While this is a common technique in storytelling, it's not a technique I use a lot myself - mostly due to the format and layout of my comics being very short - and this is a technique that often demands space to set up and pay off.
Heh, I'm still older than the software, but not by much.
Your original art is colored pencil, then you scan it for editing, right? Some light shading on the flashback bubbles in the original pencil art might be an option, depending on how you do the text. Just going over the bubble gently with a pale brown pencil. Vignetting in colored pencil sounds hard, though, especially for a brief gag.
Oh yeah, any attempt I make to do a shade over the art in the physical media is doomed to failure - the pencils I use are acrylic coloursofts, they have a very vibrant pigment that goes down very fast and in great volume, which is great for comic work, but... they don't blend at all well. I know which specific pencil to use for each part of each character, and shifting them all to new shades would be a mess - so the simplest thing to do is to just digitally stick a layer on top with a colour shift.

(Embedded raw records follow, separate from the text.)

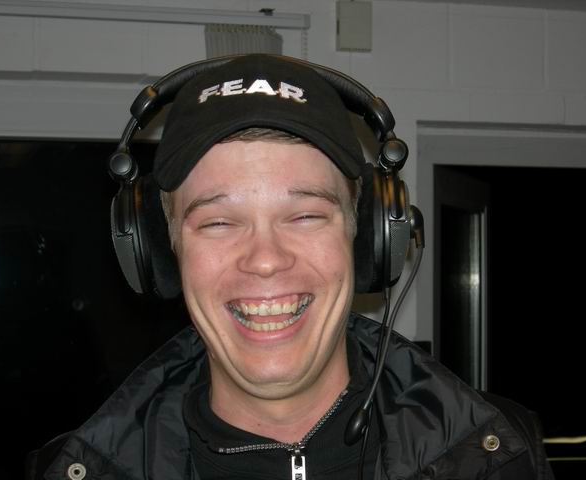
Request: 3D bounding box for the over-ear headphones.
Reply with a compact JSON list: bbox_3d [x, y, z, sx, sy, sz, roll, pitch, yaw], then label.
[{"bbox_3d":[-0.025,-0.049,1.045,0.227,0.188,0.096,-2,-2,-3],"label":"over-ear headphones"}]

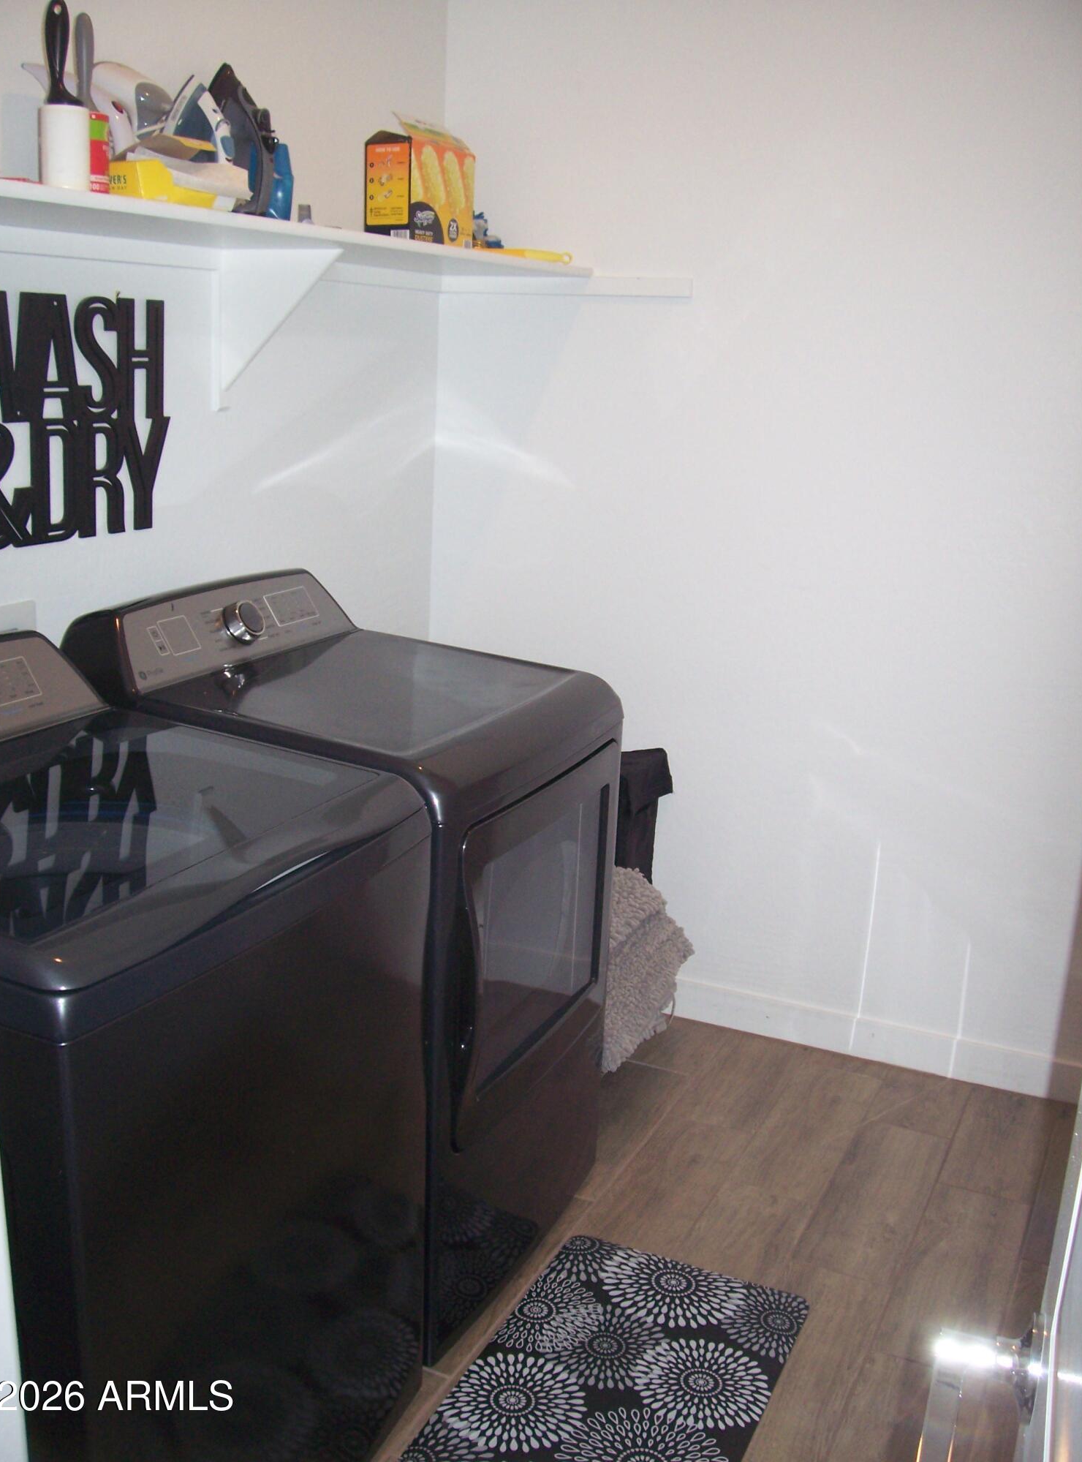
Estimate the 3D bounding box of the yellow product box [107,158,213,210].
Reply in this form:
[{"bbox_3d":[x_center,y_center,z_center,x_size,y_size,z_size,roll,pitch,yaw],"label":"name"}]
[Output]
[{"bbox_3d":[-0.521,-0.737,1.946,0.110,0.050,0.150,12,18,32],"label":"yellow product box"}]

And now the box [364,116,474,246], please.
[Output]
[{"bbox_3d":[-0.216,-0.962,2.560,0.097,0.187,0.200,10,17,28],"label":"box"}]

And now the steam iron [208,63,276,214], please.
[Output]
[{"bbox_3d":[-0.462,-0.919,2.255,0.128,0.245,0.110,18,22,35],"label":"steam iron"}]

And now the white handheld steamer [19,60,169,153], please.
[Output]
[{"bbox_3d":[-0.690,-0.928,2.239,0.110,0.190,0.260,11,18,29],"label":"white handheld steamer"}]

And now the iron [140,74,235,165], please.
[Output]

In a related issue, for few of these comics both before and after this, I've applied some "glow" lighting in some panels. That's digital too, for similar blending reasons. Here's an example of what that looks like in practice:
Shading the bubbles manually would work, but at the time I did this comic, I was hand-lettering all the speech bubbles, and shading the bubble tends to destroy the readability of the text. The previous comic had shaded text boxes, and you'll see I used a digital font for it, because the hand-lettering I'd used was unreadable.
However, a couple months after this comic, I got fed up of the amount of cleanup I was having to do for text in every comic, and I ditched hand-lettering for making my own handwriting into a font. It's not perfect (I should really get a professional to make a good one with decent kerning) - so now I could shade bubbles and apply that font, and it'd work.
I'd honestly not considered shading the whitespace bubbles for flashbacks - my priority for text is always legibility first, any impediment to that means effort to read, which is to be avoided in comics at all costs. (I could get into discussing the medium at length here, but the tldr is that "it doesn't take much effort to read and understand" is the main strength of comics, and you degrade the experience massively if you do anything that gets in the way of that. see Scott McCloud: understanding/making comics for further reading :) )
However, it's a good idea here, if the whole panel including the bubble was "shaded" then it'd be a stronger visual marker that it's a sepia panel - and that'd reduce the chance of confusion significantly - which is worth doing.
If you'd be interested, I could do a couple mockups for shading bubbles when I get home. I have an idea for one that wouldn't impact readability and would be doable with pencil.
Nah, I'm okay, no need to really go to that effort. I'm unlikely to do a flashback for a while, but next time I do it, I'll shade it - and if I can't make it work, I can just delete the shading in post.
Most people who do pencil work might find this kind of thing tricky, but because I use pigment liners for linework, my lines are very black, which makes digital cleanup a lot easier.